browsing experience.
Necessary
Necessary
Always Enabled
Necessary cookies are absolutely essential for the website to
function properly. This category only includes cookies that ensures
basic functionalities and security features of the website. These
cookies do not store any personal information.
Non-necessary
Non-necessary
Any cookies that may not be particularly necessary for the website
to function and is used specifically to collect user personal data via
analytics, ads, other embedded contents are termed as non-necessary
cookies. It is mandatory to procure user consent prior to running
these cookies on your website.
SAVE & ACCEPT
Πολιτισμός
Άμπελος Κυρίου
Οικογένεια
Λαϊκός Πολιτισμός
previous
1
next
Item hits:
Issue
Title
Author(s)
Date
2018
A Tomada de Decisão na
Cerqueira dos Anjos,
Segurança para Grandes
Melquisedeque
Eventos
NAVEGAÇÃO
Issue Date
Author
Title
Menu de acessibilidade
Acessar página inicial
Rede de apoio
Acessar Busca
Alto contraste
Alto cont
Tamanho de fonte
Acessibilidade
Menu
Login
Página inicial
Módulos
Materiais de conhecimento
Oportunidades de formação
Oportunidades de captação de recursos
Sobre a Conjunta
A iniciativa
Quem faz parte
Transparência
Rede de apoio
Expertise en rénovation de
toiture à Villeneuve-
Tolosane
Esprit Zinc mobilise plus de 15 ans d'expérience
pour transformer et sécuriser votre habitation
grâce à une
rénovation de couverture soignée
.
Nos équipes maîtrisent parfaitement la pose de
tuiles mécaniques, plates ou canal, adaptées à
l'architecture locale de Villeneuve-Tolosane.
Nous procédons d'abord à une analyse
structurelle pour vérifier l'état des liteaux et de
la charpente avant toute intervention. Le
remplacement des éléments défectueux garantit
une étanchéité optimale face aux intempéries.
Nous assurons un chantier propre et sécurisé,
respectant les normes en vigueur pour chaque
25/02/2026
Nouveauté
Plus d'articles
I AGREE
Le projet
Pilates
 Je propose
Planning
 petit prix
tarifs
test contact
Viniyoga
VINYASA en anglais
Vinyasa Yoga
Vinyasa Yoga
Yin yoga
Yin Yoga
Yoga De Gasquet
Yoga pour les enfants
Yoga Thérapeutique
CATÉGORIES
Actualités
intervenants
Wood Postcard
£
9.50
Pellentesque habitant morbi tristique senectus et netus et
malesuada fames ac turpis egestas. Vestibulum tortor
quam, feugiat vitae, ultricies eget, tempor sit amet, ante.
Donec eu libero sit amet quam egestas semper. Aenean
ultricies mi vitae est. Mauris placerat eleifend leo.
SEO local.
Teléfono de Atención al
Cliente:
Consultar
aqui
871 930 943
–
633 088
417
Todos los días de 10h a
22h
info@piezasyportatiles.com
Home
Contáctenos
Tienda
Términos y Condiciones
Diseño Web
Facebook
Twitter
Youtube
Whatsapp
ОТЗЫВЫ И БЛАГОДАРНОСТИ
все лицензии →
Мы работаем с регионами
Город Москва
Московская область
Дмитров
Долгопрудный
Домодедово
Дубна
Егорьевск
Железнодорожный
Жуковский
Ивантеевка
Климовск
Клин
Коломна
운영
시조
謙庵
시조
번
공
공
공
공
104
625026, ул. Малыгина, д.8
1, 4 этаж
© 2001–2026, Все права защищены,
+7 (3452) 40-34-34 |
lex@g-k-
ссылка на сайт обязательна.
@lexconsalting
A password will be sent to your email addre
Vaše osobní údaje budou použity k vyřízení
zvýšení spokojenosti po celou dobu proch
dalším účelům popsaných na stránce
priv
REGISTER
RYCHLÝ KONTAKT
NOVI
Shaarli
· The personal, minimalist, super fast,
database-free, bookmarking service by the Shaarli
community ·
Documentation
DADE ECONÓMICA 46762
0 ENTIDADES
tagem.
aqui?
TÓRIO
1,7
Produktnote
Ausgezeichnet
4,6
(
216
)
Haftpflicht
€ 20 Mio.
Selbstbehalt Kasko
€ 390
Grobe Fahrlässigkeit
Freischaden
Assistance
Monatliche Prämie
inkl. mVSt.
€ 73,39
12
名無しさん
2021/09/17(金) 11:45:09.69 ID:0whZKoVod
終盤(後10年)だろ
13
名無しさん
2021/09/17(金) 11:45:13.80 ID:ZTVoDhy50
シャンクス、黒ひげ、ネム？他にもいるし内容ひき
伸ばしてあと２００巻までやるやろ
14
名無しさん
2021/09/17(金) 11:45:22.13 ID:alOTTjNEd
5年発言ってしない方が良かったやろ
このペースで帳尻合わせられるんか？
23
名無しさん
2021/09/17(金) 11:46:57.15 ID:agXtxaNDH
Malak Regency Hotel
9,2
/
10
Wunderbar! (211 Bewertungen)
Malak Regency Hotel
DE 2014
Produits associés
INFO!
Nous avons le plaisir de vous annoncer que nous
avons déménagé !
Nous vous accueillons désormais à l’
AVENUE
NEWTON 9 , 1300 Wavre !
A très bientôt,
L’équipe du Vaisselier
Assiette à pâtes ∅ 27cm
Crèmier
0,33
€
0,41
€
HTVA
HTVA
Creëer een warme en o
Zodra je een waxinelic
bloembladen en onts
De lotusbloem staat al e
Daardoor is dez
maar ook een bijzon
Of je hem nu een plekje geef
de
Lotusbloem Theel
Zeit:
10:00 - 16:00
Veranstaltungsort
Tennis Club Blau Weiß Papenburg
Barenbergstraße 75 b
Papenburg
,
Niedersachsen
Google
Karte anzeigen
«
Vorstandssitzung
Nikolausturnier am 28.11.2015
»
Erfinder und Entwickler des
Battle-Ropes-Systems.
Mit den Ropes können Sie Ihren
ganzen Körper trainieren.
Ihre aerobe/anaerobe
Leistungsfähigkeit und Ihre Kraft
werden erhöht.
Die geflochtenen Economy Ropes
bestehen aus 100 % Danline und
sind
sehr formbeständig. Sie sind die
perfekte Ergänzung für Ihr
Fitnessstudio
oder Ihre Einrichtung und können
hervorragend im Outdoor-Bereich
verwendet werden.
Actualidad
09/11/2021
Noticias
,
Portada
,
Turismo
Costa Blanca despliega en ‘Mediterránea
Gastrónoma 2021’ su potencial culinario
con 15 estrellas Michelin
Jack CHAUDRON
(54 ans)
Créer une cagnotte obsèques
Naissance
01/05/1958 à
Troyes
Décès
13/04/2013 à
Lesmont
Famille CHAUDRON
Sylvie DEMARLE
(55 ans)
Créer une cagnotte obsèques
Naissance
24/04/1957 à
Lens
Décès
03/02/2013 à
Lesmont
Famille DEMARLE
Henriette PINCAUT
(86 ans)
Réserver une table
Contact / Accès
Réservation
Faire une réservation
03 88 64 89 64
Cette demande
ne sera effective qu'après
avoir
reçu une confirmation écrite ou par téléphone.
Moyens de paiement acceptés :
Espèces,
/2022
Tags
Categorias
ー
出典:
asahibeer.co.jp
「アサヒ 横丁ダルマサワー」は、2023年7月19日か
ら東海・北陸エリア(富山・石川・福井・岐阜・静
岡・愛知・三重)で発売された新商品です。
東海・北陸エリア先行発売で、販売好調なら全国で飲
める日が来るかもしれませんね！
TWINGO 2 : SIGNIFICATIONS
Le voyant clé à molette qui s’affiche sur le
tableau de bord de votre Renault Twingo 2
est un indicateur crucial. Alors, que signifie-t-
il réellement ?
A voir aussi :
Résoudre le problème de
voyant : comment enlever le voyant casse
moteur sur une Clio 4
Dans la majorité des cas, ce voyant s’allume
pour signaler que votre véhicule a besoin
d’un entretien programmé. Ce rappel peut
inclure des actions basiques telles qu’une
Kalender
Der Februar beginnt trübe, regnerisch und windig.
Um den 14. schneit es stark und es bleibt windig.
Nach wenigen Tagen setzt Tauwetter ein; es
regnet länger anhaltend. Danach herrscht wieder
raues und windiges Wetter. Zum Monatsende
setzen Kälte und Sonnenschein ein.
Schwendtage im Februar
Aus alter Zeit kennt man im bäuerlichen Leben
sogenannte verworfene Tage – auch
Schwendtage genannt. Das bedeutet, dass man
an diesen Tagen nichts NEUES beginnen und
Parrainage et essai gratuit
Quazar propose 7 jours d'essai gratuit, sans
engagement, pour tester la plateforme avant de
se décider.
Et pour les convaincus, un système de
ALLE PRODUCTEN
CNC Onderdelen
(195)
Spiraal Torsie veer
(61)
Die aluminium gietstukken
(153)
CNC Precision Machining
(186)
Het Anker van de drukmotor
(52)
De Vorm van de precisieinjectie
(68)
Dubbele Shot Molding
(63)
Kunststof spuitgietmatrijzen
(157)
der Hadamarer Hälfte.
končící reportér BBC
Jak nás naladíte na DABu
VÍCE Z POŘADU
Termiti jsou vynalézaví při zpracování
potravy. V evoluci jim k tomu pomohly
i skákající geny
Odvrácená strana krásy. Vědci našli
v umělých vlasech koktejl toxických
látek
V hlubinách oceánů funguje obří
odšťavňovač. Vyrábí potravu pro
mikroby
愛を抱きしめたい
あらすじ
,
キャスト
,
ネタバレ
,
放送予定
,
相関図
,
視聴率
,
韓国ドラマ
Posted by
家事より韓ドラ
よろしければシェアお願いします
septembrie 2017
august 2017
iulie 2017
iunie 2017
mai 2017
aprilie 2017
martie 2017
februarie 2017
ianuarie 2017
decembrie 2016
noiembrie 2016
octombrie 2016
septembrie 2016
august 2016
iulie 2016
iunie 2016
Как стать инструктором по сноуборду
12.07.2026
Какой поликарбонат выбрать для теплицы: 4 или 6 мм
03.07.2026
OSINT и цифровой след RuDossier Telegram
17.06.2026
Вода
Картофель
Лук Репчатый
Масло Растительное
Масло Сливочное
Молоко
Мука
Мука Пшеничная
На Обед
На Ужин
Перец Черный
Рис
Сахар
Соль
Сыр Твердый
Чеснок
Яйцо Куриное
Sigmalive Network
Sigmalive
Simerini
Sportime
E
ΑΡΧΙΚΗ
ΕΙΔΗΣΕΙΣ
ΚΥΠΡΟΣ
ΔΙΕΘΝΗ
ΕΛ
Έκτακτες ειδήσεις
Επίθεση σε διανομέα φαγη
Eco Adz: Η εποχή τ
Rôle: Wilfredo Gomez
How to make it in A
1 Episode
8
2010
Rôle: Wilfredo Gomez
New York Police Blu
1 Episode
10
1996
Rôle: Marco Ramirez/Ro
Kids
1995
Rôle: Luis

☆ ☆ ☆ ☆ ☆

# [What you are asked to do]
Copy every line of the material above in which the word "Schwendtage" appears.

# [Result]
Schwendtage im Februar
Schwendtage genannt. Das bedeutet, dass man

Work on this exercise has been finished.